Scientologie - Quid du couac
Nul besoin d’avoir un penchant pour « les affaires » ni non plus pour « les complots » quand s’installe un silence consterné autour du procès de la Scientologie qui se tient au tribunal correctionnel de Paris et dont le jugement est en délibéré jusqu’au 27 octobre après que le Ministère public ait requis la dissolution judiciaire de la secte pour escroquerie en bande organisée. Dissolution dorénavant impossible.
Le silence médiatique sur cette affaire depuis une dizaine de jours s’explique-t-il par l’attente d’un jugement qui, sans surprise, ne sera pas la dissolution ? Il succède toutefois à une avalanche d’informations grâce auxquelles il n’est pas toujours aisé de comprendre pourquoi la secte, dans le collimateur des associations anti-sectes depuis de nombreuses années et qui a réussi à prendre pied en Espagne et en Russie notamment, menace de poursuivre son œuvre prosélyte en France.
Des articles de journalistes et d’hommes de loi éclairent cependant le citoyen esbaudi qui, occupé à travailler plus ou à faire montre de bonne foi dans sa recherche d’emploi, éprouve ces temps-ci bien de la peine à décrypter les faits, les causes, les conséquences, dans les concerts d’indignation servis chaque jour au menu de la vie politique française. De scandales en brouhahas, les faits divers susceptibles notamment de fabriquer de la loi et du décret se succèdent à un rythme effréné. Et précipitation n’étant pas raison, il convient de s’y arrêter.

---------------

Consigne A ->
Répondez à ces questions sur le texte sur le procès de la Scientologie :
(i) Jusqu'à quelle date le jugement est-il en délibéré ?
(ii) Depuis combien de temps dure le silence médiatique sur cette affaire ?
(iii) Dans quels pays la secte a-t-elle réussi à prendre pied, d'après le texte ?
Consigne B ->
Recopiez sans rien changer le passage du texte sur le procès de la Scientologie, de « Le silence médiatique » à « prosélyte en France. ».
Les lignes présentées ici n'ont aucun rapport avec le texte sur le procès de la Scientologie.

Lignes présentées ->
---------------

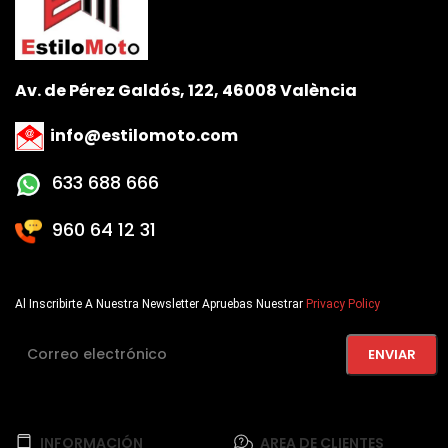
Av. de Pérez Galdós, 122, 46008 València
info@estilomoto.com
633 688 666
960 64 12 31
Al Inscribirte A Nuestra Newsletter Apruebas Nuestrar
Privacy Policy
INFORMACIÓN
AREA DE CLIENTES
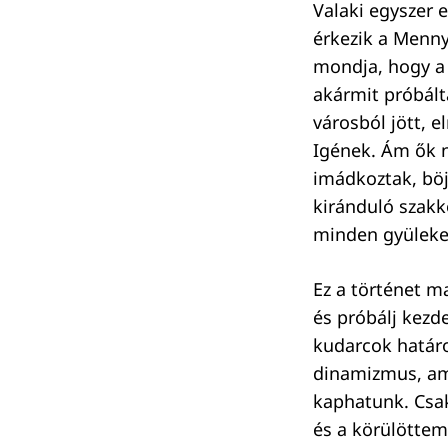
Valaki egyszer 
érkezik a Menny
mondja, hogy a
akármit próbált
Keresés:
városból jött, 
Igének. Ám ők 
imádkoztak, böj
kiránduló szakk
minden gyülekez
Ez a történet m
és próbálj kezd
kudarcok határ
dinamizmus, ami
kaphatunk. Csak
és a körülöttem 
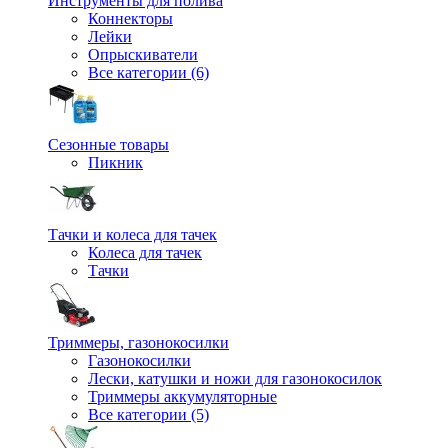
Инструменты для полива
Коннекторы
Лейки
Опрыскиватели
Все категории (6)
Сезонные товары
Пикник
Тачки и колеса для тачек
Колеса для тачек
Тачки
Триммеры, газонокосилки
Газонокосилки
Лески, катушки и ножи для газонокосилок
Триммеры аккумуляторные
Все категории (5)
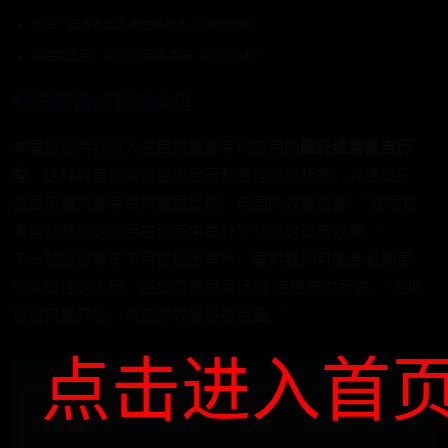
季军：日本本土选手佐藤翔太（24分35秒）
最佳女选手：瑞士的安娜·韦伯（26分07秒）
科技装备成制胜关键
本届比赛特别引人注目的是选手们使用的
碳纤维智能自行
车
。这种装备能实时监测胎压和悬挂系统状态，并通过头
盔显示器为选手提供数据反馈。英国队教练透露："这项技
术帮助我们的选手在训练中提升了17%的过弯效率。"
下一站比赛将于下月在瑞士举行，届时我们可能会看到更
多突破性的表现。正如卫冕冠军汤姆·范德普尔所说："上地
比赛只是开始，真正的较量还在后面。"
点击进入首
搜索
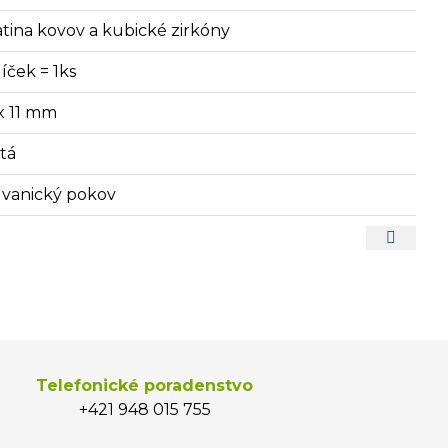
iatina kovov a kubické zirkóny
íček = 1ks
 x 11 mm
atá
lvanický pokov
Telefonické poradenstvo
+421 948 015 755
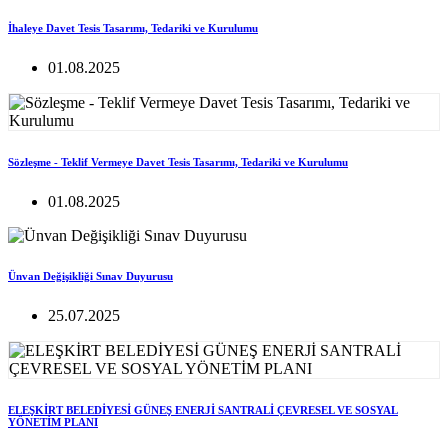
İhaleye Davet Tesis Tasarımı, Tedariki ve Kurulumu
01.08.2025
Sözleşme - Teklif Vermeye Davet Tesis Tasarımı, Tedariki ve Kurulumu
01.08.2025
Ünvan Değişikliği Sınav Duyurusu
25.07.2025
ELEŞKİRT BELEDİYESİ GÜNEŞ ENERJİ SANTRALİ ÇEVRESEL VE SOSYAL
YÖNETİM PLANI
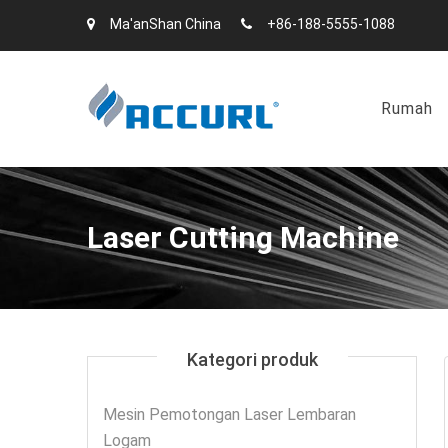
Ma'anShan China
+86-188-5555-1088
Rumah
Laser Cutting Machine
Kategori produk
Mesin Pemotongan Laser Lembaran
Logam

---------------

Réponse A ->
(i) Jusqu'au 27 octobre.
(ii) Depuis une dizaine de jours.
(iii) En Espagne et en Russie notamment.

Réponse B ->
Le silence médiatique sur cette affaire depuis une dizaine de jours s’explique-t-il par l’attente d’un jugement qui, sans surprise, ne sera pas la dissolution ? Il succède toutefois à une avalanche d’informations grâce auxquelles il n’est pas toujours aisé de comprendre pourquoi la secte, dans le collimateur des associations anti-sectes depuis de nombreuses années et qui a réussi à prendre pied en Espagne et en Russie notamment, menace de poursuivre son œuvre prosélyte en France.